Assim, seja no Iraque seja no Afeganistão, sua meta é chegar a “um fim responsável”. Depois disso, será erro dos nativos, se o Iraque acabar como governo aliado ao Irã e/ou voltar à guerras civis entre sunitas, xiitas e curdos.
E, depois de 2014, a culpa será de Karzai, se Kabul for entregue a algum tipo de governo “dos Talibã” e/ou recair numa guerra civil sectária entre os pashtuns e as demais várias minorias étnicas locais. Por tudo isso, “um fim responsável” significa, de fato, retirada em ordem, sem escândalo.
Mas o que implica um fim realmente responsável? Implica que deve levar também o presidente Obama e o Congresso a pensar detidamente sobre a política exterior dos EUA dos últimos 50 anos.
Se se dedicarem a pensar sobre isso, profundamente, objetivamente e responsavelmente, logo chegarão à conclusão óbvia de que – se os EUA são capazes de aprender alguma coisa do Vietnã, do Iraque e do Afeganistão – os EUA chegamos ao ponto em que chegamos por efeito das políticas ainda vigentes.
As políticas dos EUA, não alguma al-Qaeda, levaram os EUA para os desastres gigantes cujo “fim responsável” ainda não está garantido. É preciso pensar sobre aquelas políticas. E revogá-las.
Infortunadamente, não se vê absolutamente qualquer sinal de que os políticos norte-americanos estejam sequer próximos desse ponto da curva de aprendizagem. A precipitação, a leviandade com que o presidente Obama pulou na guerra contra a Líbia mostra que considera insistir nas políticas de guerra oportunistas de Bush Filho.
O espetáculo vergonhoso do Congresso adulando o primeiro-ministro de Israel Benjamin Netanyahu há algumas semanas, diz que o Congresso dos EUA está preso num erro profundo e perigoso.
O que se vê, dessa visão vesga, é que a política externa é a política interna em formato só superficialmente alterado. É retrato da política doméstica e de atitudes ideológicas sistêmicas.
Os EUA repetidamente disparam ladeira abaixo, porque somos empurrados pela retaguarda, não puxados pela vanguarda. É o mesmo que dizer que Obama talvez consiga arrancar-se sem completo vexame do Iraque e do Afeganistão; mas de modo algum haverá “fim responsável” para essas desastrosas aventuras ‘globais’.

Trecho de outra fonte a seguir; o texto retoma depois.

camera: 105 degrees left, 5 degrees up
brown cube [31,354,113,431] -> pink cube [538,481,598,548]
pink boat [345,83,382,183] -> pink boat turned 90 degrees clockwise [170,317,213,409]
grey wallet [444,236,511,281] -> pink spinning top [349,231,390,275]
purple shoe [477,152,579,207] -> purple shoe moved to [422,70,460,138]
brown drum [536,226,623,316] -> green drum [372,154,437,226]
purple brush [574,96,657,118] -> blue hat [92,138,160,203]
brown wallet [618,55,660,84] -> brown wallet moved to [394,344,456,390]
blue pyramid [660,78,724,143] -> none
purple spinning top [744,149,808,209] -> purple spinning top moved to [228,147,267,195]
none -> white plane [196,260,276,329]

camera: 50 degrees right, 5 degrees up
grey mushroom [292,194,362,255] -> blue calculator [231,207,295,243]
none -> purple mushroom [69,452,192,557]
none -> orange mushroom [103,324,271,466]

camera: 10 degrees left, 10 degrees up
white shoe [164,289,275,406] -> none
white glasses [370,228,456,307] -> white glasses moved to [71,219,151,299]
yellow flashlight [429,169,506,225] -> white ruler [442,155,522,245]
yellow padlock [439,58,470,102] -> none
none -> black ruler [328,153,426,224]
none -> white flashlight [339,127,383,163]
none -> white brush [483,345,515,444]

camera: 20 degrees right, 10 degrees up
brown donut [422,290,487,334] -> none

Os lobbies domésticos que definem os ‘interesses’ internacionais dos EUA continuarão a impor os interesses deles.
O que será preciso para mudar fundamentalmente o modo como os EUA fazem as coisas?
Partidos políticos, burocracias, lobbies entrincheirados no poder e ideologia são pesos gigantescos, difíceis de mover. Movem-se pelo tempo e espaço ‘sempre avante’ (talvez a isso se chame ‘tradição’ ou ‘progresso’) e não mudam facilmente de direção.

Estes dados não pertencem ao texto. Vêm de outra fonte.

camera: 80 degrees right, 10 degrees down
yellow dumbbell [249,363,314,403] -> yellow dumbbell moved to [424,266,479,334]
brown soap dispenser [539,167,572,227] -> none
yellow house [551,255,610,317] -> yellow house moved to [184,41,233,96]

De fato, é preciso que alguma poderosa força oblíqua se interponha ao “progresso”, ao “avanço”, para mudarem essas instituições e as porem em rota realmente nova. Não raras vezes, essa força oblíqua poderosa é violenta. Talvez os EUA ainda tenham de enfrentar alguma grave catástrofe.
Um país tão agarrado aos próprios vícios, tão cheio de hubris e de arrogância, que já há várias gerações sofre derrotas militares, que está praticamente falido, e nem assim considera alterar seu padrão de resposta ao que acontece no mundo. Surpresa, mesmo, é que ainda se mantenha (ou quase) de pé.

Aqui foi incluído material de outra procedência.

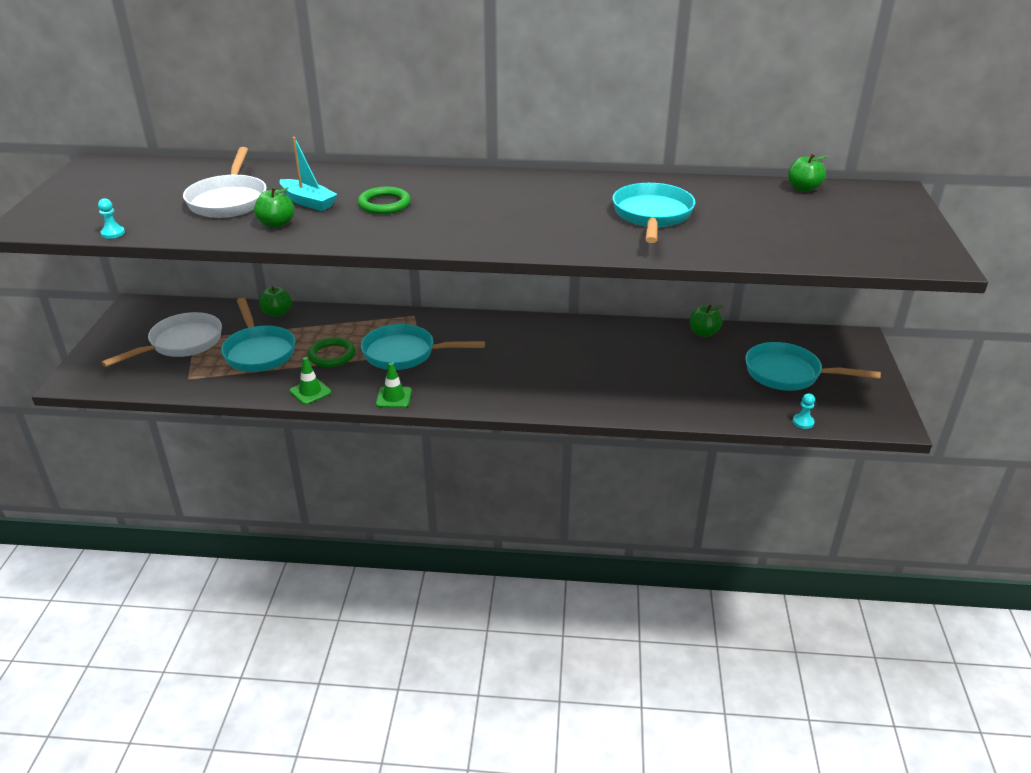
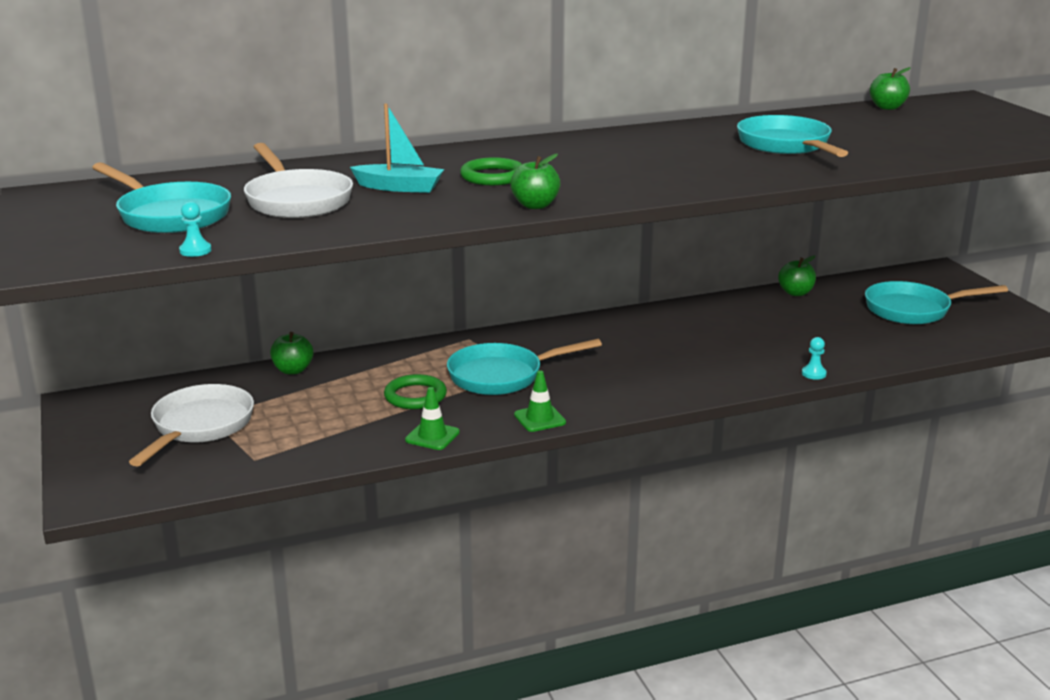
camera: 25 degrees left, 10 degrees down
turquoise pan [221,298,296,372] -> turquoise pan moved to [92,162,231,233]
green apple [254,187,294,228] -> green apple moved to [510,154,561,209]
turquoise pawn [793,393,815,429] -> turquoise pawn moved to [802,337,827,380]

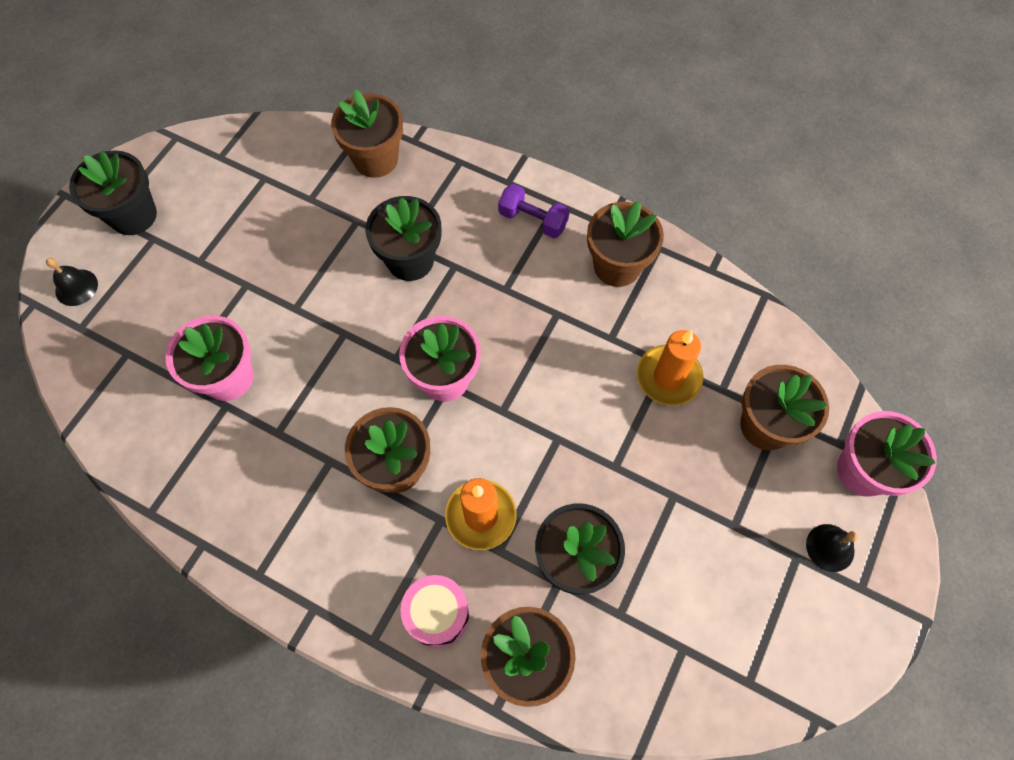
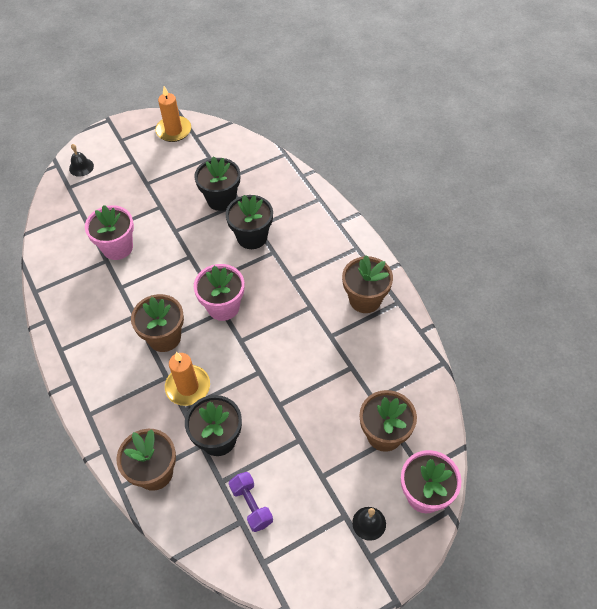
camera: 35 degrees right, 10 degrees down
black flower pot [69,150,157,235] -> black flower pot moved to [194,156,240,211]
brown flower pot [331,90,403,178] -> none
pink drum [401,575,469,648] -> none
purple dumbbell [498,184,570,238] -> purple dumbbell moved to [229,472,273,532]
orange candle [637,330,704,406] -> orange candle moved to [155,86,191,142]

John Davies, poeta inglês do século 17, escreveu que o povo aprende pouco, mas esquece muito.
A maioria dos norte-americanos nada aprendeu sobre o mundo. Política externa é mistério para eles e alegremente delegam essa parte da vida nacional a políticos e lobbyistas que esquecem os próprios erros, no instante em que os cometem.
Ao ritmo em que vão, os EUA não acabarão numa explosão. Acabarão num gemido.